Still, I do agree with you and Nelson on the folly of the degrees for degrees' sake doctrine. The discussion around the subject is particularly vivid here in Scandinavia where education is absolutely free and on top of which each (Danish) student is entitled to a free grant of around 4600 DKK (£516) plus a cheap loan of 2500 DKK (£280) a month. I don't know the figures for Finland, Sweden or Norway but the idea is more or less the same all over the Nordics.

Being a incurable product of the three Scandinavian wellfare states I've lived in, I absolutely support free education at all levels. What I don't support is the trickery of renaming all these third-rate polytechnics into 'universities' and 'universities of applied sciences' and licensing them to fool gullible kids into thinking they are pursuing degrees of some worth. Many of those schools don't deserve anything else than to be shut down.

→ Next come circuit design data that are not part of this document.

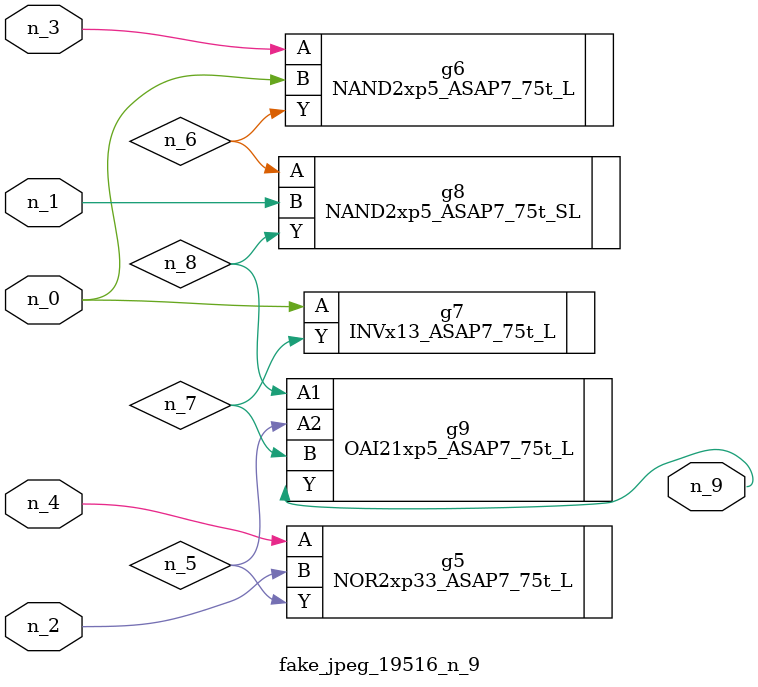
<source format=v>
module fake_jpeg_19516_n_9 (n_3, n_2, n_1, n_0, n_4, n_9);

input n_3;
input n_2;
input n_1;
input n_0;
input n_4;

output n_9;

wire n_8;
wire n_6;
wire n_5;
wire n_7;

NOR2xp33_ASAP7_75t_L g5 ( 
.A(n_4),
.B(n_2),
.Y(n_5)
);

NAND2xp5_ASAP7_75t_L g6 ( 
.A(n_3),
.B(n_0),
.Y(n_6)
);

INVx13_ASAP7_75t_L g7 ( 
.A(n_0),
.Y(n_7)
);

NAND2xp5_ASAP7_75t_SL g8 ( 
.A(n_6),
.B(n_1),
.Y(n_8)
);

OAI21xp5_ASAP7_75t_L g9 ( 
.A1(n_8),
.A2(n_5),
.B(n_7),
.Y(n_9)
);


endmodule
</source>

Somewhere, Milton Friedman points out that public schools (what we call public schools, meaning tax-supported) always turn into useless institutions, but vocational schools do not. The reason is that a student at a vocational school is actually making an investment in himself, and the school needs to attract students by offering good and useful courses that will pay-off at the end.

He also points out that, even though vocational schools attract the poorer students, they are never the site of violence, there is never a request for "native language" (meaning spanish) courses, and no need for affirmative action.

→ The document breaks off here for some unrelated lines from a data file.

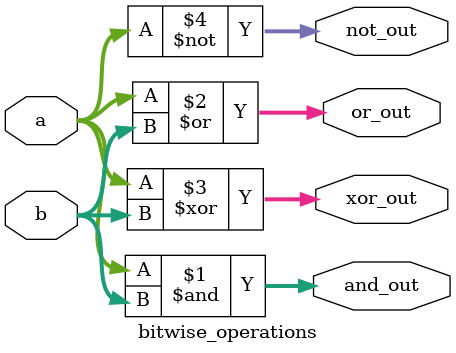
<source format=v>
module bitwise_operations(a, b, and_out, or_out, xor_out, not_out);
  input [3:0] a, b;
  output [3:0] and_out, or_out, xor_out, not_out;
  
  assign and_out = a & b;      // Bitwise AND
  assign or_out = a | b;      // Bitwise OR
  assign xor_out = a ^ b;     // Bitwise XOR
  assign not_out = ~a;        // Bitwise NOT
endmodule

</source>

Juri, welcome back to D&N.

Well, your English studies certainly produced one good result, somewhat better grammatical English than I usually write! Actually, your comment has provoked me into thinking a bit more about universities in the modern age - and please notice that this time I failed to apply the irony-laden inverted commas with which I usually surround the word 'universities' - because it is obvious that places of high, or indeed, stratospheric, education are essential.

Dom, you are entirely right. 'Over here' we used to have Technical Colleges which, with typical British snobbishness, were rather looked down on because the middle-classes all wanted their children to go to a 'university'. So guess what, they changed their names and called themselves 'universities', but what was worse, they then dropped the technical stuff and began offering all these spurious course which are useless.